"L'esprit de résistance" de Charlie soufflera sur Étonnants voyageurs

Clément Solym - 23.01.2015

Culture, Arts et Lettres - Salons - Etontants voyageurs - Charlie Hebdo - réunion écrivains


Le Festival Etonnants voyageurs, qui organise sa 25e édition à Saint-Malo, fera « écho aux terribles événements » qui ont frappé la rédaction de Charlie Hebdo, le 7 janvier dernier.

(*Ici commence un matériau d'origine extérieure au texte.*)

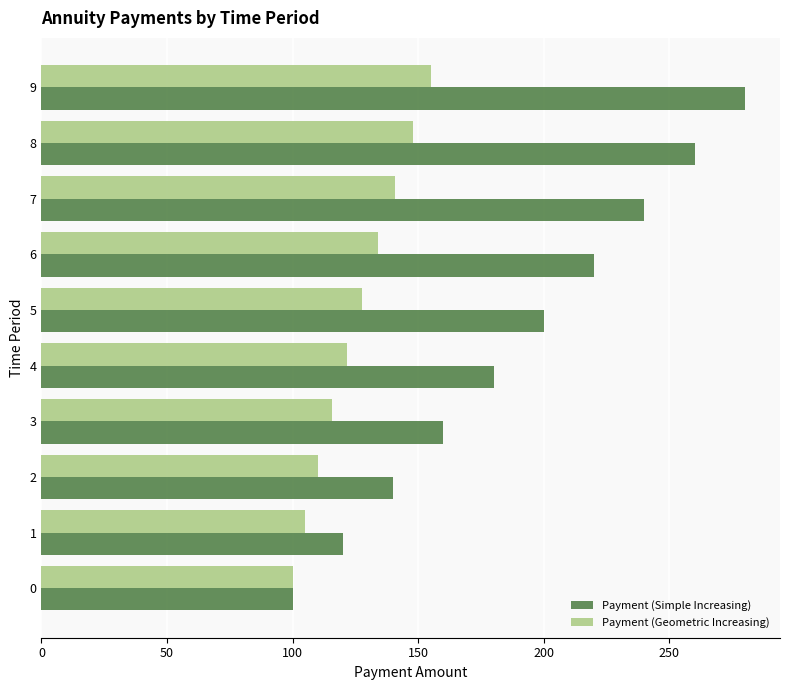

Which label corresponds to the largest value in the chart?

9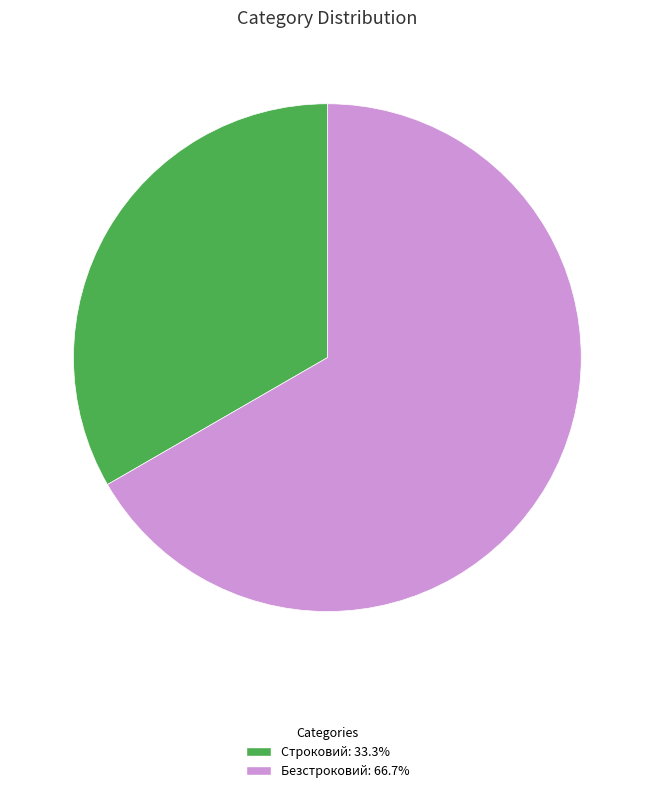

Rank the categories by value from lowest to highest.

Строковий, Безстроковий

Du 23 au 25 mai, la cité accueillera quelque 200 écrivains, venus du monde entier et Michel Le Bris, organisateur, souhaite rendre un hommage tout particulier aux dessinateurs de Charlie.

 

Marche républicaine Charlie

ActuaLitté, CC BY SA 2.0 

 

 

« Je suis Charlie. Nous sommes tous, depuis hier, Charlie. Avec d'autant plus d'émotion, pour ce qui me concerne, que beaucoup de ceux assassinés sont des compagnons de mai 68. Ils étaient l'esprit de mai, la jeunesse de la rébellion, la folle générosité, l'esprit aussi de résistance », écrivait-il au lendemain de l'attentat à la rédaction de l'hebdomadaire satirique. 

 

La 25e édition d'Etonnants voyageurs posera alors plusieurs questions, pour invoquer un esprit de résistance, comme celui que revendiquait déjà Charb. Ainsi, « ce crime abject nous met face à la réalité : nous sommes en guerre. Une guerre fondamentale, qui touche à nos valeurs. Dès lors : quelles valeurs sommes-nous prêts à défendre – en sachant que les raisons de vivre sont celles pour lesquelles nous sommes prêts à mourir ? »

 

Hier, rappellent les organisateurs, c'était le nazisme qui frappait, aujourd'hui, l'islamo-fascisme est bien présent. « On nous parle de “crise” ? La crise est celle-là : de valeurs. Magnifique aura été la réponse de centaines de milliers de personnes descendant dans la rue spontanément. »

 

Il importe, affirme Michel Le Bris, que « nos amis de Charlie Hebdo ne soient pas morts pour rien ». Lors de la manifestation du 11 janvier, tout « un peuple dressé, un peuple retrouvé » s'était réuni contre « l'abjection » et pour « affirmer les valeurs à ses yeux essentielles ». Dès lors, il reviendra au festival de pouvoir évoquer une France plurielle, et le pouvoir de la littérature, tant dans les flux migratoires, que dans les liens qu'elle peut apporter.